▶ WHAT YOU NEED TO DO: Lines from the line with "index mcp: (1089, 601)" to the line with "index dip: (1384, 732)" in the entries below, and only those, must be output exactly, with both ends included.

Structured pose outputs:
═══
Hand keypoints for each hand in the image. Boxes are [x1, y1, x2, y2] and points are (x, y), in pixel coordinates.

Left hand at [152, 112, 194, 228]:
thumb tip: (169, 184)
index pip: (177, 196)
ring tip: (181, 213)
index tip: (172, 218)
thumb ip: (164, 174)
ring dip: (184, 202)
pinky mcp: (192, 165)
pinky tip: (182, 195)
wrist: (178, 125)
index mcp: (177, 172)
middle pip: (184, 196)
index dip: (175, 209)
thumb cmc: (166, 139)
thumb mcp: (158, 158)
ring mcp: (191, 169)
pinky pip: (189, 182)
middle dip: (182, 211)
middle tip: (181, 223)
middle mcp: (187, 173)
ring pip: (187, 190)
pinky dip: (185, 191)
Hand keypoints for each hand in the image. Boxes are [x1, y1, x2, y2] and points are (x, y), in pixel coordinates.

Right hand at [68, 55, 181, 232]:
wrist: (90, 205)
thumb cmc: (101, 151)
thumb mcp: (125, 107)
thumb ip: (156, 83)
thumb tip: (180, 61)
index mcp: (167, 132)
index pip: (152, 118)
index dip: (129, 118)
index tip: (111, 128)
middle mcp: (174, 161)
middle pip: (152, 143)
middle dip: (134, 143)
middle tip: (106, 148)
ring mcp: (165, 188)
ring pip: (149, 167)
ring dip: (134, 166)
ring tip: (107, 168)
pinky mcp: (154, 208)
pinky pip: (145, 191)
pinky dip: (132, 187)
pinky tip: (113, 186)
═══
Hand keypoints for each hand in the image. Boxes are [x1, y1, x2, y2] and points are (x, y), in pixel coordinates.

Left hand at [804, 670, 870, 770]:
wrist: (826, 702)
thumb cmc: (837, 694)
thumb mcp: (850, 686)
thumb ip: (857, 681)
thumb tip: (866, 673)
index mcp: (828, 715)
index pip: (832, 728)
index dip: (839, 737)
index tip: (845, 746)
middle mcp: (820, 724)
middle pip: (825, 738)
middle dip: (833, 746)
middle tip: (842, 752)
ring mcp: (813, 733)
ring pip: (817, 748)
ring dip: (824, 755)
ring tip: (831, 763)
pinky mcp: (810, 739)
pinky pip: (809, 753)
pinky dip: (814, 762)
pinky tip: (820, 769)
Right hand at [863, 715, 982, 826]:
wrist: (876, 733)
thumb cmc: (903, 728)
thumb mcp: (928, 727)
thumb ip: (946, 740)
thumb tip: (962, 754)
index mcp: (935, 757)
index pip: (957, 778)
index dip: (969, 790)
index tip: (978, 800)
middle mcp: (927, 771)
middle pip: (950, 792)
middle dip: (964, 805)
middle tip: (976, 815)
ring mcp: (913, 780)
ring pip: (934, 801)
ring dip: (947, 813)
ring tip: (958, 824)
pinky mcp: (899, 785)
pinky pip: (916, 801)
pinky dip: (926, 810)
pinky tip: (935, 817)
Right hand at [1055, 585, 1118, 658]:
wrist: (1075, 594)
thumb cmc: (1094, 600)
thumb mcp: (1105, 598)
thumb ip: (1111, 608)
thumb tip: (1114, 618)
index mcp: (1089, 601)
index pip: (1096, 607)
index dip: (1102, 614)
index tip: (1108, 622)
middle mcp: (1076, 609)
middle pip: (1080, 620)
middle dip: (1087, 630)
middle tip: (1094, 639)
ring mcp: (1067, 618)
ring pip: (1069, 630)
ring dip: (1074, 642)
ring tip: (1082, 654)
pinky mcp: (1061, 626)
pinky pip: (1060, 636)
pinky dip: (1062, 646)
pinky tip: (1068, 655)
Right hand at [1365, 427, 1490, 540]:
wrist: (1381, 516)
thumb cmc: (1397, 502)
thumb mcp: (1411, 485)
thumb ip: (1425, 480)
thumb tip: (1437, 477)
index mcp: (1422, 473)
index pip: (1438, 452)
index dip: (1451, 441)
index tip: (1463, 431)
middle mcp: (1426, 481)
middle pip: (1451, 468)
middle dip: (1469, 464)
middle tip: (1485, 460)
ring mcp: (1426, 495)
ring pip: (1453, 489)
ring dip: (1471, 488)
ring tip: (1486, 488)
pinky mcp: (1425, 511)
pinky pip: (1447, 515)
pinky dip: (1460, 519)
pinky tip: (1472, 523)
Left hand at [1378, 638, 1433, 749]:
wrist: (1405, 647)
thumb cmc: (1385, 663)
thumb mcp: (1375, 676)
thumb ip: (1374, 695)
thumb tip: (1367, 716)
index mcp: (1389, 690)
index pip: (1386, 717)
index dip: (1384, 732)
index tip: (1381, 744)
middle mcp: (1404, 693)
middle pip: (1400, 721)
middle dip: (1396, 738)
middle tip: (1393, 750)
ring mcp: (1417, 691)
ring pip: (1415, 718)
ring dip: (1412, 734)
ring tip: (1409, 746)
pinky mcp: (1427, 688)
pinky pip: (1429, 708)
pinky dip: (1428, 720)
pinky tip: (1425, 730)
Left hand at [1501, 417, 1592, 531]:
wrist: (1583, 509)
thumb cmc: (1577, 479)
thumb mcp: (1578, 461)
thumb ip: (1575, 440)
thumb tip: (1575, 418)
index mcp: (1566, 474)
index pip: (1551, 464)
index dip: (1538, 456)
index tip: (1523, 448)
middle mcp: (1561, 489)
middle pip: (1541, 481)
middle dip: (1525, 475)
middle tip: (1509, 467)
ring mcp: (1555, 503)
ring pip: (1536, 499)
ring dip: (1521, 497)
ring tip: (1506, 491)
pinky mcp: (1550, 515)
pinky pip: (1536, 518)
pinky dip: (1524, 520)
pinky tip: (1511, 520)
═══
▶ YOUR RESPONSE:
index mcp: (1089, 601)
index pip: (1096, 607)
index dip: (1102, 614)
index tip: (1108, 622)
middle mcp: (1076, 609)
middle pip: (1080, 620)
middle dip: (1087, 630)
middle tip: (1094, 639)
ring mcp: (1067, 618)
ring pip: (1069, 630)
ring dip: (1074, 642)
ring tip: (1082, 654)
pinky mcp: (1061, 626)
pinky pip: (1060, 636)
pinky dip: (1062, 646)
pinky tip: (1068, 655)
Right hand at [1365, 427, 1490, 540]:
wrist: (1381, 516)
thumb cmc: (1397, 502)
thumb mcp: (1411, 485)
thumb ip: (1425, 480)
thumb tip: (1437, 477)
index mcp: (1422, 473)
index pip: (1438, 452)
index dip: (1451, 441)
index tip: (1463, 431)
middle mcp: (1426, 481)
middle pip: (1451, 468)
middle dip: (1469, 464)
middle tip: (1485, 460)
ring mcp: (1426, 495)
ring pip: (1453, 489)
ring dip: (1471, 488)
ring tip: (1486, 488)
pinky mcp: (1425, 511)
pinky pip: (1447, 515)
pinky dip: (1460, 519)
pinky tip: (1472, 523)
Left hand at [1378, 638, 1433, 749]:
wrist: (1405, 647)
thumb cmc: (1385, 663)
thumb mcp: (1375, 676)
thumb ip: (1374, 695)
thumb tip: (1367, 716)
index mcp: (1389, 690)
index pip: (1386, 717)
index dip: (1384, 732)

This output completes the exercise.